-- What you need to do --
**A.** From the essay on prayer and the body, list every word or phrase describing the regimes in which, according to the essay, our constructed identities are situated.
**B.** Resume the essay on prayer and the body after its final sentence.

-- Selected excerpt --
_ _ _ _ _
Prayer and the Body: Revisited

Two years have passed since I penned this piece on prayer and the body. In it, I argued for what I was experiencing at the time: that the Logos is a higher order entity, what I considered to be a real, true physicality — it’s your real body, it’s my real body — in contrast to the illusory bodies we think we occupy as part of our constructed identities within social, cultural, historically situated regimes. I then go on to define what I think real, true prayer is, for this higher order, real, true body.

Armed this hypostatized logos-body, I was able to do two things:

  1. play down the importance of differences in cultural/religious practice as mere relative paths to a common goal, while simultaneously
  2. privileging (from my self-proclaimed position as a “Muslim”) the seven movements of the Islamic salat as universal, perennial, real truth functions of the real logos-body.

The salat of the hypostatized logos-body is the true meaning of prayer and, within the higher order realm of the real body, subsuming the realms of culture and history, this salat takes an Islamic form. The sunnah of prayer, as related within the tradition of Islam, is to be read as applying not to the bodies of Muslims within a particular Islamic culture/habitus but, instead, as a primordial movement of becoming, lived out by the logos, by your true body.
_ _ _ _ _
-- Information provided --
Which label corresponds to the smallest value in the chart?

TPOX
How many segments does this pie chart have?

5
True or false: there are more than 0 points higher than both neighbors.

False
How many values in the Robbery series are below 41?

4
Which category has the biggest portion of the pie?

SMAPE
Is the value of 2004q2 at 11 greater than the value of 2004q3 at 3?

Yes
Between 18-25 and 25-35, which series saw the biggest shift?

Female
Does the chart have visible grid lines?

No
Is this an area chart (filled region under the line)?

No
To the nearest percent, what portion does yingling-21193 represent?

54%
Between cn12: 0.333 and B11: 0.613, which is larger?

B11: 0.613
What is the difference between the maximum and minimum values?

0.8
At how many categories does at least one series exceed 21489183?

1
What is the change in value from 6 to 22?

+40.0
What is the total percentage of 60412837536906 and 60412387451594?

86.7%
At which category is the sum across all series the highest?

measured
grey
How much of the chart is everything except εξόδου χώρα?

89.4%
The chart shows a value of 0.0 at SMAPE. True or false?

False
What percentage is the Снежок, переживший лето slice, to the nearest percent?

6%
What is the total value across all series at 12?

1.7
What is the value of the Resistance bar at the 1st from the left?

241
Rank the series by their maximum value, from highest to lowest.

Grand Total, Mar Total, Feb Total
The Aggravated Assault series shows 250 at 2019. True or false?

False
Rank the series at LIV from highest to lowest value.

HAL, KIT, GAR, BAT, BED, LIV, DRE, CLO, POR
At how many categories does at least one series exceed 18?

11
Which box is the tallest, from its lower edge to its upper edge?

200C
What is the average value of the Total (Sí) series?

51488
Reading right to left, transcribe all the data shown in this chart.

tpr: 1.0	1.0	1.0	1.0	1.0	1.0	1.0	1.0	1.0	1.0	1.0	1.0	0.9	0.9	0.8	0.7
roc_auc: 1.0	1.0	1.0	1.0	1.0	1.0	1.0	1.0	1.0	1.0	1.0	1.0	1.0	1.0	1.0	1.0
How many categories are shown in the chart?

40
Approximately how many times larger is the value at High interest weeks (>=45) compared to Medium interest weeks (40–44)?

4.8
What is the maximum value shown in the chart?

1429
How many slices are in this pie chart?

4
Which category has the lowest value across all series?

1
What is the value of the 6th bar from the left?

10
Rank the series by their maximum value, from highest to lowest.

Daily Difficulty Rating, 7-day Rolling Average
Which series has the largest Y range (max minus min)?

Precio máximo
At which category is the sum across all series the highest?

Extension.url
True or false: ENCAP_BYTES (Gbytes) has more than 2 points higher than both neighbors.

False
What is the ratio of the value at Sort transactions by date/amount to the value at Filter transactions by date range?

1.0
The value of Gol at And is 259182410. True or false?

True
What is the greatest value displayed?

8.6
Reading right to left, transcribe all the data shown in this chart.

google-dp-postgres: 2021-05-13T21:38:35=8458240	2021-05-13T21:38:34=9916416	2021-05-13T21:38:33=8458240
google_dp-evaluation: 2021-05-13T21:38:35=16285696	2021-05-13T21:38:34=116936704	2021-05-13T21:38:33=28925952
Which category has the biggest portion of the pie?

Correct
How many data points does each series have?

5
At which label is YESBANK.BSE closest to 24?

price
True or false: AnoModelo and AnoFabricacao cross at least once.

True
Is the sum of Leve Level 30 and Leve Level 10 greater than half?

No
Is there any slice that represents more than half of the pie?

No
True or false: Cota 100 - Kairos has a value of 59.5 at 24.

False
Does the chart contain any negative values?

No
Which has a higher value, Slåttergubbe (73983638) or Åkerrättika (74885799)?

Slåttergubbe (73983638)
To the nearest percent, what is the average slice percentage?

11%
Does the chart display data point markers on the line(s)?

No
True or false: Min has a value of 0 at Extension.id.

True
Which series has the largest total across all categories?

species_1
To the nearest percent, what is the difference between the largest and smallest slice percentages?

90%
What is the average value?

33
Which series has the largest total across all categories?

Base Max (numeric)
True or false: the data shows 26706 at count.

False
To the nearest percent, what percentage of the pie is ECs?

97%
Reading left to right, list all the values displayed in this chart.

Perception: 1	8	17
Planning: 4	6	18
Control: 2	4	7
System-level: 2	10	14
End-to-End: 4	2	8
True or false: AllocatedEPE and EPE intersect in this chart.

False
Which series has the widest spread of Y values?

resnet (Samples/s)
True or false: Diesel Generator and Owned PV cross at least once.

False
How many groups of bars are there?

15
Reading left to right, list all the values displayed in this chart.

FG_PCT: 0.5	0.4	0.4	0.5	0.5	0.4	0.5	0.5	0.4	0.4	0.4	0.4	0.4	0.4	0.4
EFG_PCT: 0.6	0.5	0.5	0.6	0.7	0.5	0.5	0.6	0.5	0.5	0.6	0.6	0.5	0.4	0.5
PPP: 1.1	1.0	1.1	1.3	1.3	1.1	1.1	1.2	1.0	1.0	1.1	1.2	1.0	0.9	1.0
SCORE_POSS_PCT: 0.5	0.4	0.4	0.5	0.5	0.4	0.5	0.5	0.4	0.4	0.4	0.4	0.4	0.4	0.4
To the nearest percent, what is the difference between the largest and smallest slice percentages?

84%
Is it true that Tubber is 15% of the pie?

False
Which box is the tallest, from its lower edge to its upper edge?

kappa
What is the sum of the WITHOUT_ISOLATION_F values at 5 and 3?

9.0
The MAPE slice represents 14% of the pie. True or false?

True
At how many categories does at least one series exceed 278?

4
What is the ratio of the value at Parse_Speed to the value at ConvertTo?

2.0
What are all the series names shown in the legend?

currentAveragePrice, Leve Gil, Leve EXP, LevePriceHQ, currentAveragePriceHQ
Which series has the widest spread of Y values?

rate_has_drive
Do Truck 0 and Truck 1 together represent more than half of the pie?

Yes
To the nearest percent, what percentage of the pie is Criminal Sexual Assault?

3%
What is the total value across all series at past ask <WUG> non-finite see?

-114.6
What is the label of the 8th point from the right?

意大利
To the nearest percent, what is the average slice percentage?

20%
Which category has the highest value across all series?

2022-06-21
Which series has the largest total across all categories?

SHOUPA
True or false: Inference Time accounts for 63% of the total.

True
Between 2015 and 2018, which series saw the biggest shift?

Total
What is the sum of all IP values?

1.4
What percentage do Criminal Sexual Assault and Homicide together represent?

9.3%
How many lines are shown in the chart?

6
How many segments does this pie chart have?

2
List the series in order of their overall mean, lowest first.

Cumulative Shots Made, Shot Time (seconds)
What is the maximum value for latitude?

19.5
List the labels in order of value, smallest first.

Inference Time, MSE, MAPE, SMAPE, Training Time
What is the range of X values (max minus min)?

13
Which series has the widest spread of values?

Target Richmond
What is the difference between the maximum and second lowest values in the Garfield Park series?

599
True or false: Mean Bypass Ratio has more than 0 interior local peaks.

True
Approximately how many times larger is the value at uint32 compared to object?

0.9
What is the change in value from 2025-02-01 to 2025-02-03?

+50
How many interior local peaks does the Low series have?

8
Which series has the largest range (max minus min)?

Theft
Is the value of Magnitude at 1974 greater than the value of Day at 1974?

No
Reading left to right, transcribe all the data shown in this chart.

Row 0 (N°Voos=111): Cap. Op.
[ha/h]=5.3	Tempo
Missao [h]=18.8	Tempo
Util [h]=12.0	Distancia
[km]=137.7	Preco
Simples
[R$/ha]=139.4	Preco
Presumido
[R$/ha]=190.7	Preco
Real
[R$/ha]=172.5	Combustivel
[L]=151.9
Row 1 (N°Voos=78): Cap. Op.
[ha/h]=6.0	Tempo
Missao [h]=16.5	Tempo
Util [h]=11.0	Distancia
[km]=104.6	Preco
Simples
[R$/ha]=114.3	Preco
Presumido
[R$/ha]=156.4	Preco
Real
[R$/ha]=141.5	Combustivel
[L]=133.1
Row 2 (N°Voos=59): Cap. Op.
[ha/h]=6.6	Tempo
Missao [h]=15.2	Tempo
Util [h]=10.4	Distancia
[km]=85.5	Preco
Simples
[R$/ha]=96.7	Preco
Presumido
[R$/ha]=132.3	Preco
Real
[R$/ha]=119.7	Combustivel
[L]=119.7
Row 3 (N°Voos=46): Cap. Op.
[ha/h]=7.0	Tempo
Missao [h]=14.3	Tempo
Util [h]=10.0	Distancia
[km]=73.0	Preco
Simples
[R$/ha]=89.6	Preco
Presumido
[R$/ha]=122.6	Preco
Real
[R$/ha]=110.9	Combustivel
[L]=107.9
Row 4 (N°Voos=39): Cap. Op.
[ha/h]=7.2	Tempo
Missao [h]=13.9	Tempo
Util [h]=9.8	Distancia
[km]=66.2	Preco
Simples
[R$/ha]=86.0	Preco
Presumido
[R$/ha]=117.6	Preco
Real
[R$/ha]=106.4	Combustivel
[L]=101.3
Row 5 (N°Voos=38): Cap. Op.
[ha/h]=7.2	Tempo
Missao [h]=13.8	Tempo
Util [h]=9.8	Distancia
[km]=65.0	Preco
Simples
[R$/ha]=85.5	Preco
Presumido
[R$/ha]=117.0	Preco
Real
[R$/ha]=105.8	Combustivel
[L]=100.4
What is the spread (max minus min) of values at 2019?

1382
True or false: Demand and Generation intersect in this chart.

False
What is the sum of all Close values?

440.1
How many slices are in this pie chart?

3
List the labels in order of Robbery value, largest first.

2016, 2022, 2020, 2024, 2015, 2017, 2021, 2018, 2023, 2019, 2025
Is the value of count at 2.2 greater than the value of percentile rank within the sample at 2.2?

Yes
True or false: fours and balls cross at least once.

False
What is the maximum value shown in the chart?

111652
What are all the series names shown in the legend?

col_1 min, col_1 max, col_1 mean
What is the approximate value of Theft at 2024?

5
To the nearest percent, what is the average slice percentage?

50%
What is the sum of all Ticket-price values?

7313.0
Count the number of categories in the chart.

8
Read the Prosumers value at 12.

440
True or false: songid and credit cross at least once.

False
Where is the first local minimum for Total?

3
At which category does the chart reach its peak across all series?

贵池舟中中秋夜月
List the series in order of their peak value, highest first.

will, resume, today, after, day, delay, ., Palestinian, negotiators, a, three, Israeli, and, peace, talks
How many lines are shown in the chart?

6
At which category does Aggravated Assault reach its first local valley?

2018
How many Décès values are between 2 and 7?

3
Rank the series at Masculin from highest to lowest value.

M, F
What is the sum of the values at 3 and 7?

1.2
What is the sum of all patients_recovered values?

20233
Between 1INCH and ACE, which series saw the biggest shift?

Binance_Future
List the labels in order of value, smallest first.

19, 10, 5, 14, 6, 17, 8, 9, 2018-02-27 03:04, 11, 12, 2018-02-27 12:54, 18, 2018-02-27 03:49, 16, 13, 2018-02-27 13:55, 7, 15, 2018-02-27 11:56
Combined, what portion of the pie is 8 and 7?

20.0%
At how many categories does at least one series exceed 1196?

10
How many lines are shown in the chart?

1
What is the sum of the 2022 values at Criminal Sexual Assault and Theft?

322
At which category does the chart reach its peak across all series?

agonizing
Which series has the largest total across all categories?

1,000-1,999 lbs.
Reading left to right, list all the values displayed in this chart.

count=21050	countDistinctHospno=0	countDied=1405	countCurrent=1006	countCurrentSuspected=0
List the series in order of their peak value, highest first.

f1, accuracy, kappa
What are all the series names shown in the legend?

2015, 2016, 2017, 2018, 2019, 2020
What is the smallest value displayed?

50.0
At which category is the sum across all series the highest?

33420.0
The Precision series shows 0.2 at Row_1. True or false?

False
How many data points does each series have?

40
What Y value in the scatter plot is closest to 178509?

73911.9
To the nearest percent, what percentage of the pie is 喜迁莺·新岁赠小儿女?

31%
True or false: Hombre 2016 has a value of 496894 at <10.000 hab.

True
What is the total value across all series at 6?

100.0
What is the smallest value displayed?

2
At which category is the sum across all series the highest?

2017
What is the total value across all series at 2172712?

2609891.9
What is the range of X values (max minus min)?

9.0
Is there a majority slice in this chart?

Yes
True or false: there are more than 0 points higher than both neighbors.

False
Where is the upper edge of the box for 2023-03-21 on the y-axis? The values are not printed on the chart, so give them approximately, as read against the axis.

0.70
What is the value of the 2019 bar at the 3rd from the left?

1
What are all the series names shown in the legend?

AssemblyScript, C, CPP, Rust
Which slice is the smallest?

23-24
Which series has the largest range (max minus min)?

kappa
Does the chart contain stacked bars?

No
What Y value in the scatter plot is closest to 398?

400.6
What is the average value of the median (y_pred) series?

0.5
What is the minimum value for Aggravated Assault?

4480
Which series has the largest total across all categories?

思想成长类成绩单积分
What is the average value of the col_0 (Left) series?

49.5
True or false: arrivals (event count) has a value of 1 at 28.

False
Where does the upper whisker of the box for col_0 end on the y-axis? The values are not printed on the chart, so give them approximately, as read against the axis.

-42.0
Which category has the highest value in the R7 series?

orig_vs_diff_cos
_ _ _ _ _
-- Answers by item --
**A.** social, cultural, historically situated

**B.**
What’s wrong with this picture? Constructing an entirely different, alien body (the logos-body) is a clear substitution for the genetically indigenous Muslim body, that body of the Javanese, the Bangladeshi, the Pakistani, the Arab, the Orient — a substitution born out of repressed desire for identification, for a home within that body. It’s not a higher order body — but a horizontal, metonymic shift from the object of desire (belonging to/possessing the absent cultural body, the tie of kinship/womb). As described earlier, this shift itself became fetishized, generating perverse capital (fundamentally unIslamic reading/tafsir) whose ultimate value is the pleasure of evasion.

Hence the ambiguity inherent in the characterisation of the logos-body: what is it really? It is ecstatic evasion, sexual ambiguity (not physical yet not metaphoric, not the body of Islamic culture yet fundamentally Islamic).

Importantly, the logos-body is my own experience of fetishized displacement — but now universalized across Islam — my own experience, my own ecstatic vision, prescribed as the true substitute for the inferior cultural characterisations found within the religion. Thus the positing of the logos-body operates as a further complication to the Tailorite psychopathology, wherein the fetishization of substitution becomes crystallized (as the body of truth) — and is “plugged back” into the hole of the repressed, absent, desired Muslim body — by means of a “teaching” connector — whose essential nature is fantasy, yesodic domination. The symptom of repressed desire complicates itself with a secondary fantasy, inasmuch as it forms a fantasy substance who returns to sexually re-possess that which was originally desired.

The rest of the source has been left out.